### Selected passage

Both R’ Yonah (at the end of Brachot) and the Kaftor VaPerach (as cited by the Tosfot Yom Tov) concur with this interpretation.
The Tosfot Yom Tov (Pesachim 3:7) opines that Tosafot misunderstood Rashi. According to the Tosfot Yom Tov, Rashi does not hold that Tzofim is a specific place. Rather, Rashi brings an example of a location from where Yerushalayim can be seen. Thus, by extension, Tzofim refers to any place – no matter how far away – from where Yerushalayim is visible. In fact, the Tosfot Yom Tov insists that Rashi and Tosafot actually agree with each other.
Rashi’s first and third statements (see above) seem to support the Tosfot Yom Tov’s view.
Tzofim is a demarcation:
The Gemara (BT Moed Katan 26a) cites a second Braita which seems to contradict the aforementioned Braita:
“Both one who hears and one who sees – if he has arrived in Tzofim, he tears kriah…”

### Available data

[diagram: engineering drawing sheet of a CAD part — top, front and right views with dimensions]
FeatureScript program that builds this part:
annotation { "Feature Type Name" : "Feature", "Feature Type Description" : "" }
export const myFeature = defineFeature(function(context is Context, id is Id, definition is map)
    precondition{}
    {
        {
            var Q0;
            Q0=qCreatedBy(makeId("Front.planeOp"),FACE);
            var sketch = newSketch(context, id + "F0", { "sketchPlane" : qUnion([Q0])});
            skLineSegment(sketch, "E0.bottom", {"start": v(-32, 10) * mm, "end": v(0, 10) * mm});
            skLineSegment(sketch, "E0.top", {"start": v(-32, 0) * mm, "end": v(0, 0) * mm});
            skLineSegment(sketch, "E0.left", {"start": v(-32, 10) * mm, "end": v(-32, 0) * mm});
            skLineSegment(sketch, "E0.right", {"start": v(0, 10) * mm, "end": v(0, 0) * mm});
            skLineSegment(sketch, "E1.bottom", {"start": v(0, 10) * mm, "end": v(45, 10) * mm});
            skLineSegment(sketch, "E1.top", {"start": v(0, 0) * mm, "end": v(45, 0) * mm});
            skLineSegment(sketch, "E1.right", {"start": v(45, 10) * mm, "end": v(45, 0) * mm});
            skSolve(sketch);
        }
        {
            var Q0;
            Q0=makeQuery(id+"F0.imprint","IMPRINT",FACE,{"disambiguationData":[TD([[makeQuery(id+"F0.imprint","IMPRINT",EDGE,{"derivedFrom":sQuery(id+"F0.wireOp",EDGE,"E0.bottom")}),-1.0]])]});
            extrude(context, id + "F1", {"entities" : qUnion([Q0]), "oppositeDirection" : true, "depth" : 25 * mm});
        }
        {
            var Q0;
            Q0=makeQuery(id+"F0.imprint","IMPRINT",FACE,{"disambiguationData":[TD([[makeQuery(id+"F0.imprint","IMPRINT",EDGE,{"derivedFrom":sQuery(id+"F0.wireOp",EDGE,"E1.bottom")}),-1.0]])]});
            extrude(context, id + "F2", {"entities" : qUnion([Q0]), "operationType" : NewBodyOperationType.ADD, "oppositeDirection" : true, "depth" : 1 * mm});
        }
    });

### Exercise description
Copy out the entire passage on Tzofim word for word. The data are separate material, unrelated to the passage on Tzofim.

### Solution to this task
Both R’ Yonah (at the end of Brachot) and the Kaftor VaPerach (as cited by the Tosfot Yom Tov) concur with this interpretation.
The Tosfot Yom Tov (Pesachim 3:7) opines that Tosafot misunderstood Rashi. According to the Tosfot Yom Tov, Rashi does not hold that Tzofim is a specific place. Rather, Rashi brings an example of a location from where Yerushalayim can be seen. Thus, by extension, Tzofim refers to any place – no matter how far away – from where Yerushalayim is visible. In fact, the Tosfot Yom Tov insists that Rashi and Tosafot actually agree with each other.
Rashi’s first and third statements (see above) seem to support the Tosfot Yom Tov’s view.
Tzofim is a demarcation:
The Gemara (BT Moed Katan 26a) cites a second Braita which seems to contradict the aforementioned Braita:
“Both one who hears and one who sees – if he has arrived in Tzofim, he tears kriah…”